Luckovich was inspired to get into cartooning by something he saw on the newsstand, not in the newspaper: “Mort Drucker,” Luckovich said, “the Mad magazine cartoonist. I love his work. I think he’s a beautiful artist, beautiful caricaturist. And so when I was a kid, I wanted to draw for Mad magazine, and I didn’t follow the comic strips as a kid. I just drew funny pictures of the teachers and looked at Mad magazine; that’s the kind of comics that interested me. That is kind of weird. For most people in this field, comic strips or comic books were a good part of their childhood. But not for me. And I still have Mad magazine here.”

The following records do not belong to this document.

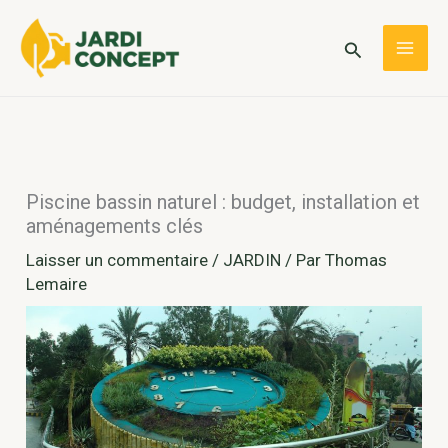
Aller
au
Rechercher
MAI
contenu
ME
Piscine bassin naturel : budget, installation et
aménagements clés
Laisser un commentaire
/
JARDIN
/ Par
Thomas
Lemaire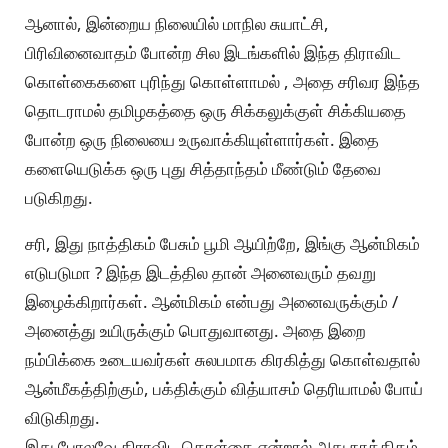
ஆனால், இன்றைய நிலையில் மாநில சுயாட்சி,
பிரிவினைவாதம் போன்ற சில இடங்களில் இந்த திராவிட
கொள்கைகளை புரிந்து கொள்ளாமல் , அதை சரிவர இந்த
தொடராமல் தமிழகத்தை ஒரு சிக்கலுக்குள் சிக்கியதை
போன்ற ஒரு நிலையை உருவாக்கியுள்ளார்கள். இதை
களையெடுக்க ஒரு புது சித்தாந்தம் மீண்டும் தேவை
படுகிறது.
சரி, இது நாத்திகம் பேசும் பூமி ஆயிற்றே, இங்கு ஆன்மிகம்
எடுபடுமா ? இந்த இடத்தில தான் அனைவரும் தவறு
இழைக்கிறார்கள். ஆன்மிகம் என்பது அனைவருக்கும் /
அனைத்து உயிருக்கும் பொதுவானது. அதை இறை
நம்பிக்கை உடையவர்கள் சுலபமாக கிரகித்து கொள்வதால்
ஆன்மீகத்திற்கும், பக்திக்கும் வித்யாசம் தெரியாமல் போய்
விடுகிறது.
இது போலவே திராவிட கொள்கை என்றால் அது நாத்திகம்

Luckovich reached over and pulled a copy out from under a heap of papers on a desk. “It’s still great; I still like it. And Mort Drucker is still at it and still looks great, and he’s drawing better than ever. You can tell he has a real love for what he does. I just think he’s great.”
Luckovich is clearly enjoying himself: “I continue to love my job, and the greatest thing for me is still coming in every day and drawing a cartoon. I love doing this. And I’m having a lot of fun at it.”